A segunda nota remete para a
instituição escola. Em primeiro lugar, a escola é, será sempre, um reflexo do
contexto económico, social e cultural, bem como do sistema de valores em que se
integra. Neste quadro, em tempos de violência, a escola espelha essa violência,
em tempos de sentimento de insegurança, a escola espelha essa insegurança, em
tempos de sentimento de impunidade, a escola espelha esse sentimento de
impunidade. Por tudo isto não é possível, como alguns discursos o fazem,
responsabilizar exclusivamente a escola, por estas situações. A escola fará
certamente parte da solução mas não é, não pode ser, A solução, esta passará
por intervenções concertadas no âmbito das comunidades.
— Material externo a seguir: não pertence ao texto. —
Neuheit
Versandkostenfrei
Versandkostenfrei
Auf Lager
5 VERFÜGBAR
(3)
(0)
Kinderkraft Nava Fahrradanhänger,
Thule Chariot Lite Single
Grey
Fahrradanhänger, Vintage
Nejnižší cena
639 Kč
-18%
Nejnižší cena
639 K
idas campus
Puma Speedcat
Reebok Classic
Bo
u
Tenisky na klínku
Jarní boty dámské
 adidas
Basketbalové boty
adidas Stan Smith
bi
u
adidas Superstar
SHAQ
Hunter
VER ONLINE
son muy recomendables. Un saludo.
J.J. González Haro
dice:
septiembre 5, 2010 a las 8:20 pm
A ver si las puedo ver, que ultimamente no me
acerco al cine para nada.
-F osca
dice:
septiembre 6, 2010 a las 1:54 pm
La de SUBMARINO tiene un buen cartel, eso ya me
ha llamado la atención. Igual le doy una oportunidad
Um segundo aspecto prende-se com
o trabalho com as famílias. Muitos casos de violência escolar estão associados,
não estou a falar de uma relação de causa-efeito, à acção negligente ou menos
competente por parte das famílias. Continuo fortemente convicto de que nas
escolas devem ser criados dispositivos, com recursos, humanos e de tempo por exemplo,
para trabalho sistemático e estruturado com as famílias. Com as metodologias
mais frequentes, reuniões de pais e convocatória para famílias problemáticas
irem à escola, que se revelam ineficazes, a maioria dos pais nem sequer
aparece, creio que será muito difícil alterar ou, pelo menos, minimizar os
efeitos das variáveis familiares nos comportamentos dos miúdos.
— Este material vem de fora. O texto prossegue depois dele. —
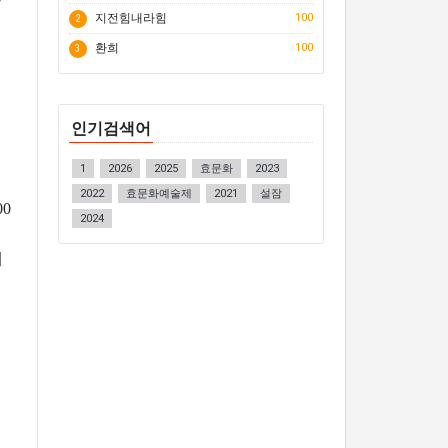
지전힘내라힘
100
2
환희
100
3
인기검색어
.
1
2026
2025
효문화
2023
2022
효문화예술제
2021
설잠
0
2024
게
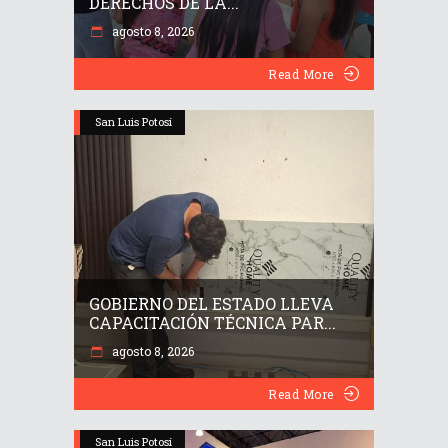
DERECHOS DE LA...
agosto 8, 2026
Read More
San Luis Potosí
GOBIERNO DEL ESTADO LLEVA
CAPACITACIÓN TÉCNICA PAR...
agosto 8, 2026
Read More
San Luis Potosí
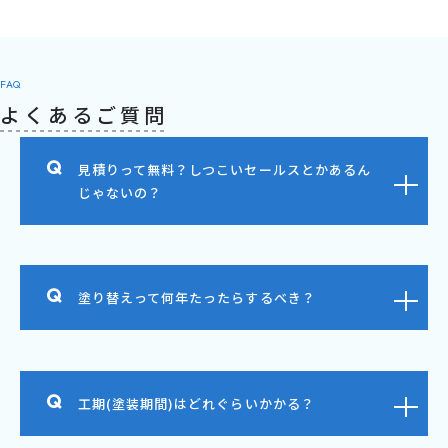
FAQ
よくあるご質問
見積りって無料？しつこいセールスとかあるん
じゃないの？
塗り替えって何年たったらするべき？
工期(塗装期間)はどれぐらいかかる？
Uma outra questão ainda dentro da
instituição escola, prende-se com o facto conhecido de que os problemas mais
significativos sentidos nas escolas, indisciplina, violência,
delinquência, bullying, etc. ocorrem, obviamente, nas salas de aula e, sobretudo
nos espaços de recreio. Deixando de lado, de momento, a sala de aula parece-me
fundamental que se dê atenção educativa aos tempos e espaços de recreio
escolar.
Em muitas escolas a insuficiência
de pessoal auxiliar não permite a ajustada supervisão desses espaços. Por outro
lado, a sua formação em matérias como supervisão educativa e mediação de
conflitos, por exemplo, e, ou, o entendimento que têm das suas competências,
muitas não valorizadas pela própria comunidade, leva a alguma negligência ou
receio de intervenção.
Talvez não seja muito popular mas
digo de há muito que os recreios escolares são dos mais importantes espaços
educativos, aliás, muitas das nossas memórias da escola, boas e más, passam
pelos recreios. Neste sentido, defendo que a supervisão dos intervalos deveria
ser da responsabilidade de docentes. A reestrutura da enorme carga burocrática
do trabalhos dos professores, dos modelos de organização e funcionamento das
escolas, por exemplo, poderiam libertar horas de docentes para esta supervisão
que me parece desejável.
Professor, o que me parece que está a "minar" a escola é que ela mesma deixou de ser um local de afectos. Os professores muitas vezes escondem-se atrás de toda essa "má imagem social" de que fala, para justificarem o seu isolamento e a falta de ligação com os seus alunos. Os miudos só convivem com os professores numa óptica hierárquica de sala de aula em que o prof ensina e representa a autoridade e os alunos aprendem(ou não).A dimensão humana do professor não existe porque o professor não a partilha. Ninguem respeita quem não conhece.
ResponderEliminarPercebo o que diz, mas as condições e as políticas também contaminam o clima social das escolas com reflexos nas relações entre pessoas.